Saisie du dossier, les investigations immédiatement menées par la Brigade du Pôle Economique et Financier de Bamako ont permis de constater des atteintes multiformes aux biens et intérêts de la société AZI-SA. Notamment dans la procédure de paiement au sein de la société par le non- reversement total ou partiel des fonds que les clients effectuaient dans les caisses de l’AZI-SA. Ces pratiques malsaines ont causé un préjudice énorme estimé à plus d’un milliard (1. 000. 000. 000) F CFA à l’agence.
A la barre, les arguments avancés par Makoye SISSOKO n’ont pu prospérer dans la mesure où il ressort clairement des différents procès-verbaux de déposition des témoins, notamment celui de Modibo DIALLO, chef comptable de la société AZI-SA, et de Mariam KEITA que c’est Makoye SISSOKO elle-même qui a pris l’initiative de rattacher la caisse au service commercial. Selon les témoins qui ont comparu, tous les problèmes ont découlé de cette mesure.
Il ressort clairement des procès-verbaux d’interrogation au fond des agents commerciaux de AZI-SA que c’est Makoye SISSOKO qui, en sa qualité de directrice de la structure au moment des faits, leur faisait faire, non seulement sansleur donner des montants correspondants à reverser au service comptable mais qu’elle leur faisait également reprendre des fiches de réservation en minorant les prix payés par les clients. Lors de sa déposition devant le magistrat instructeur, Modibo DIALLO, chef comptable de la société AZI-SA a affirmé à titre illustratif, parmi tant d’autres, que dans le cadre de la vente faite à la société Aminata KONATE, Makoye SISSOKO a encaissé 25.000. 000 FCFA qu’elle n’a daigné reverser au service comptable. Pire encore, dans le cas du client Soumaïla SYLLA, elle a perçu le montant de 75. 000. 000 FCFA sur lequel elle n’a reversé que 62. 500. 000 FCFA au service comptable. Dès lors, estime le ministère public « il y’a lieu de retenir les faits en charges suffisantes contre elle ».
A l’enquête préliminaire ainsi qu’à la barre, Yacouba TRAORE et Alpha Macky Tall ont catégoriquement nié les faits qui leur sont reprochés avant d’être acquittés pour faute de preuves. Aissatoun Mahamane Touré et Mariam Sangaré, ont également réfuté à la barre leurs chefs d’accusations en les rejetant sur Makoye Sissoko en tant que Directrice Générale à l’époque de l’AZI-sa.

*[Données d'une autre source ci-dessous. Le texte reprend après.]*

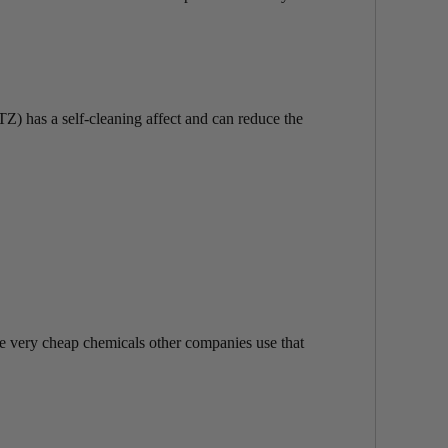
TZ) has a self-cleaning affect and can reduce the
re very cheap chemicals other companies use that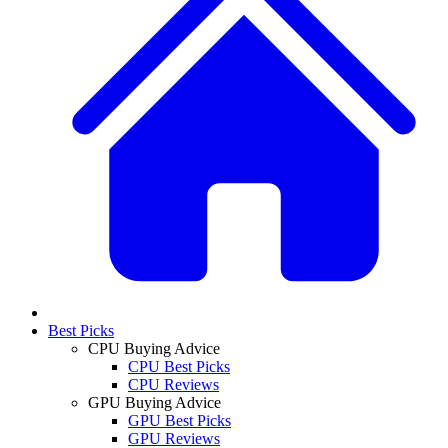
Best Picks
CPU Buying Advice
CPU Best Picks
CPU Reviews
GPU Buying Advice
GPU Best Picks
GPU Reviews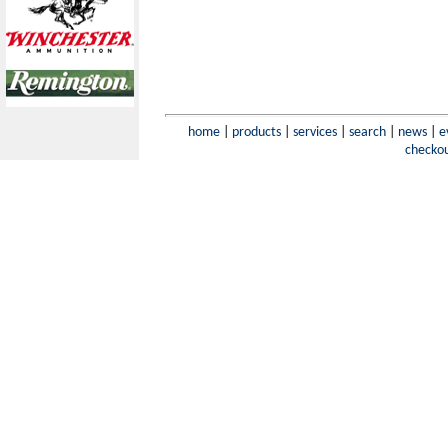
home
|
products
|
services
|
search
|
news
|
e
checko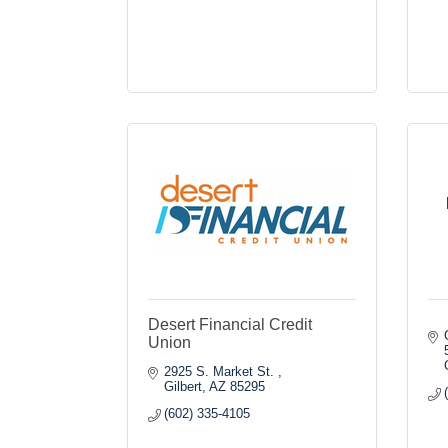
Desert Financial Credit
Union
2925 S. Market St. 
Gilbert
AZ
85295
(602) 335-4105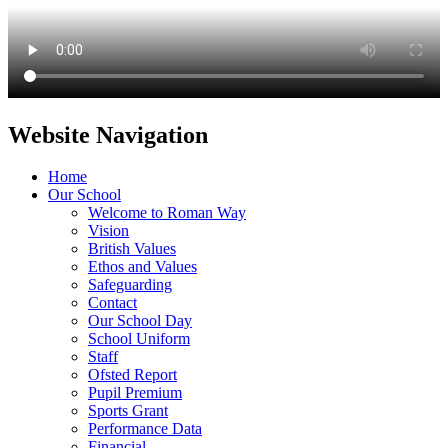
Website Navigation
Home
Our School
Welcome to Roman Way
Vision
British Values
Ethos and Values
Safeguarding
Contact
Our School Day
School Uniform
Staff
Ofsted Report
Pupil Premium
Sports Grant
Performance Data
Financial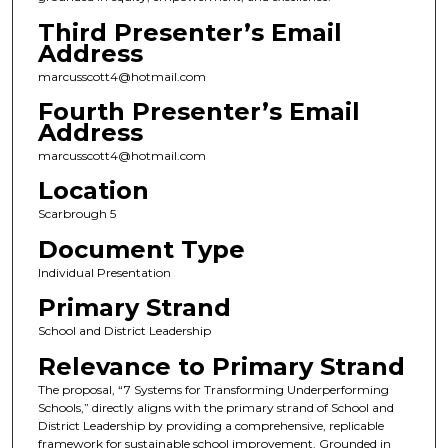
Third Presenter’s Email
Address
marcusscott4@hotmail.com
Fourth Presenter’s Email
Address
marcusscott4@hotmail.com
Location
Scarbrough 5
Document Type
Individual Presentation
Primary Strand
School and District Leadership
Relevance to Primary Strand
The proposal, “7 Systems for Transforming Underperforming
Schools,” directly aligns with the primary strand of School and
District Leadership by providing a comprehensive, replicable
framework for sustainable school improvement. Grounded in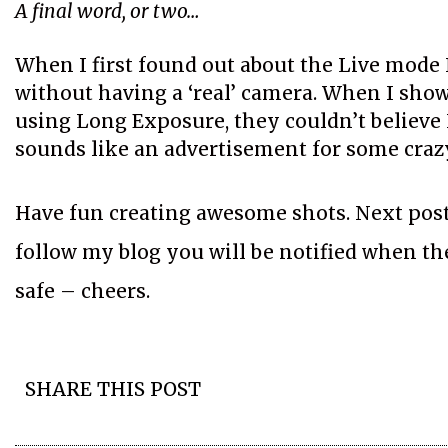
A final word, or two…
When I first found out about the Live mode 
without having a ‘real’ camera. When I show
using Long Exposure, they couldn’t believe I
sounds like an advertisement for some crazy 
Have fun creating awesome shots. Next post 
follow my blog you will be notified when the 
safe – cheers.
SHARE THIS POST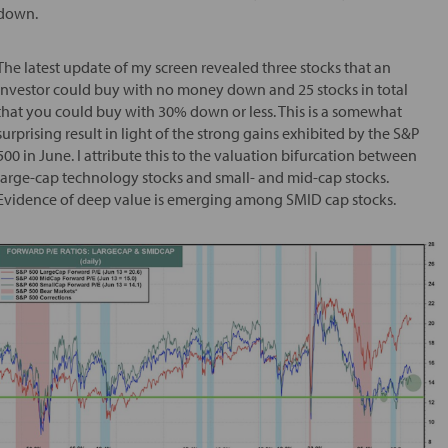
down.
The latest update of my screen revealed three stocks that an
investor could buy with no money down and 25 stocks in total
that you could buy with 30% down or less. This is a somewhat
surprising result in light of the strong gains exhibited by the S&P
500 in June. I attribute this to the valuation bifurcation between
large-cap technology stocks and small- and mid-cap stocks.
Evidence of deep value is emerging among SMID cap stocks.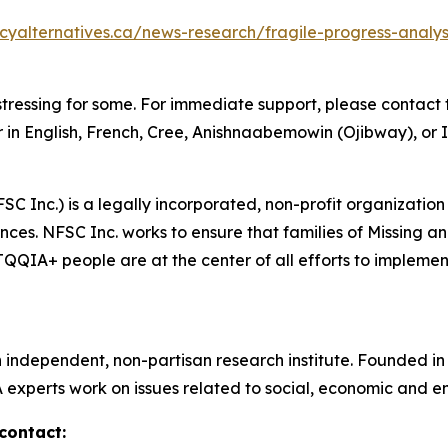
icyalternatives.ca/news-research/fragile-progress-anal
tressing for some. For immediate support, please contact t
 in English, French, Cree, Anishnaabemowin (Ojibway), or I
SC Inc.) is a legally incorporated, non-profit organization
ces. NFSC Inc. works to ensure that families of Missing 
IA+ people are at the center of all efforts to implement 
n independent, non-partisan research institute. Founded i
A experts work on issues related to social, economic and en
contact:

D’un ton ferme, le Parquet a demandé à la Cour d’infliger de lourdes peines aux accusés «Il faut que des leçons soient tirées de ces agissements, Messieurs les présidents et conseillers de la Cour. Sanctionnez-les sévèrement. Cela va servir de leçons pour eux et pour d’autres personnes», déclare d’une voix claire, le Procureur de la République.
Indigné par ces mots du Ministère public, l’avocat de Makoye Sissoko réplique : « Le ministère public se base sur quel texte pour demander d’infliger de telles sanctions à ma cliente qui contre qui on n’a d’ailleurs pas de preuves ».
L’avocat de l’AZI-SA a réclamé 2 milliards FCFA aux accusés à titre de dommages et intérêts. Quant au contentieux de l’État, il a demandé le remboursement de la somme de 545.269.168 F CFA détourné par Makoye Sissoko en soutenant que L’AZI-SA fait face aujourd’hui à plus de 200 procédures judiciaires.
A l’issue de ces longues heures de débats tendus, la Cour a rejeté les demandes du contentieux de l’État et de l’avocat de l’AZI-SA.